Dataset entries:

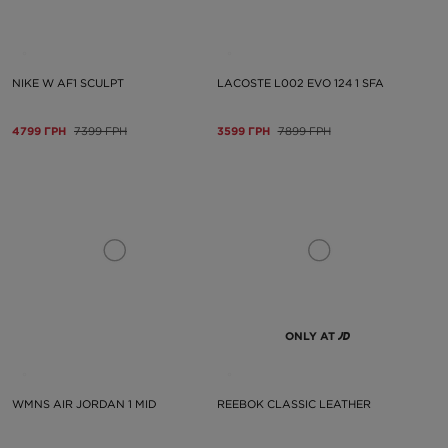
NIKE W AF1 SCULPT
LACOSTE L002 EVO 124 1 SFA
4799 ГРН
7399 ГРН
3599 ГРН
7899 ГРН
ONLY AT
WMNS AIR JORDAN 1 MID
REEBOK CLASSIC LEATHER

==

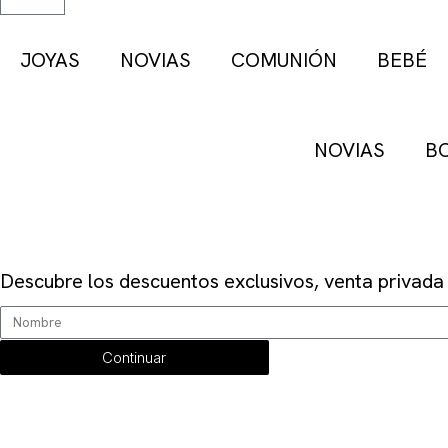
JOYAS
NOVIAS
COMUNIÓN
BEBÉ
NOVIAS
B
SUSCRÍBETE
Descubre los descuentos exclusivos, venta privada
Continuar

ABOUT THIS TASK
Take the line above containing "NIKE W AF1 SCULPT", the line containing "REEBOK CLASSIC LEATHER", and all lines in between, and copy them exactly without anything else.

ANSWER FOR THIS EXERCISE
NIKE W AF1 SCULPT
LACOSTE L002 EVO 124 1 SFA
4799 ГРН
7399 ГРН
3599 ГРН
7899 ГРН
ONLY AT
WMNS AIR JORDAN 1 MID
REEBOK CLASSIC LEATHER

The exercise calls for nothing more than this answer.